Posted on Monday, July 30 2007 by Heather Brandon
Events in Springfield over the weekend are now being treated to a range of media coverage, what some might call the first draft of history.
The first annual Springfield Youth Olympics took place at Springfield College during less-than-ideal weather conditions. ABC40 showed plenty of footage of the rain pounding the bleacher stands, commenting on the poor turnout.
Christian McCollum’s report in today’s Republican, on the other hand, doesn’t mention the weather or the turnout, but focuses on the significance of the weekend event in fostering a sense of community and showcasing abilities.
Thankfully the site for the olympics provides plenty of photos of events both Friday and Saturday. The photos do not capture all the rain; it appears that because of the timing of ABC40′s appearance at the event, that was the main feature for their reporting team, and thus, it becomes the news.
What we’re not hearing is who won which events, especially since the officials quoted in McCollum’s article appear to spend their time patting themselves and each other on the back rather than talking about sports. The great pictures on the event’s site don’t have captions, but at least the medal ceremony is there for us in images.
A Hoop It Up event downtown was cited in some news reports about the Puerto Rican Day parade, such as a CBS3 report about public disorder afterwards, and a report in Friday’s Republican. Hoop It Up received its own coverage, however, from 22News, which actually spent a little time lingering at the three-on-three event and talking to participants. “Approximately 14″ people were arrested, according to today’s report in the Republican, which opted to cover the parade itself in a separate article.
ABC40 also covered the parade, initially headlining it with the news about public disorder, whereas the report itself is rather upbeat.
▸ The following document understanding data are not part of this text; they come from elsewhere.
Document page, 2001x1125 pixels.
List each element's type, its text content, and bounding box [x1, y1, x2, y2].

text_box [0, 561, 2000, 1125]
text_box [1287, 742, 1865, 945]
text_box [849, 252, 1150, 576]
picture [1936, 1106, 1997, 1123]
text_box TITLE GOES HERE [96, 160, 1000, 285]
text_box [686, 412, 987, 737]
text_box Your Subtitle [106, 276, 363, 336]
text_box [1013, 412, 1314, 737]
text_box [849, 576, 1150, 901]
It includes a woman talking about how she was born in Springfield and so were her children, but she wants them to know where they come from. Being among the more recent ethnic-group arrivals to the northeastern US, Puerto Ricans may have closer contact with that history and perhaps also with each other compared to some groups of Americans of European or African descent.
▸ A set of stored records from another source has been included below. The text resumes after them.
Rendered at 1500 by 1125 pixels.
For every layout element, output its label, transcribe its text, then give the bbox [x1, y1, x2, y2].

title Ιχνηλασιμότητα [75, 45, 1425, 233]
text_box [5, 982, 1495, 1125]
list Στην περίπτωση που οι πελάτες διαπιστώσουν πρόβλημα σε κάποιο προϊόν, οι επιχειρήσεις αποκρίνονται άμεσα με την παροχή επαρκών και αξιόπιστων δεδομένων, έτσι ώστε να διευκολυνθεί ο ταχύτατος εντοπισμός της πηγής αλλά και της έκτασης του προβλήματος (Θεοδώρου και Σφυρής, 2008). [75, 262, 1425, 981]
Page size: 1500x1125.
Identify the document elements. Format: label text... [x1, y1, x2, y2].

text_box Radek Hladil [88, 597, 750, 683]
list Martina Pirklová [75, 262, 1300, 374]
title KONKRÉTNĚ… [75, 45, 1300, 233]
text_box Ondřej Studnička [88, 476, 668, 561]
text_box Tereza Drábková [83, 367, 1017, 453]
MassLive.com’s Springfield forum is bursting with anonymous commentary about the parade event, ranging from people frustrated with the litter afterwards, to complaining that there is so much emphasis on Puerto Rican heritage and pride in Springfield, to criticisms of Police Commissioner Edward Flynn. Flynn showed up on the scene and was shown on camera saying the disorder wasn’t the parade’s fault, and it’s a learning opportunity for next year.
22News has probably the best footage showing how the reluctant-to-disperse crowds looked after the parade. In today’s article from the Republican about the arrests, Police Captain Joseph Parylak is quoted saying, “Once the agitators were arrested and the traffic was diverged, everything got quiet. Then the rain came and it all settled down.”